- [REQUIRED WORK]:
Each entry in the listing below should be returned precisely as it is.

──────────

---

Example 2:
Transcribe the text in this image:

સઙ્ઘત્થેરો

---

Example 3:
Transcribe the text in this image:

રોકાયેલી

──────────

- [REPLY TO THE TASK]:
---

Example 2:
Transcribe the text in this image:

સઙ્ઘત્થેરો

---

Example 3:
Transcribe the text in this image:

રોકાયેલી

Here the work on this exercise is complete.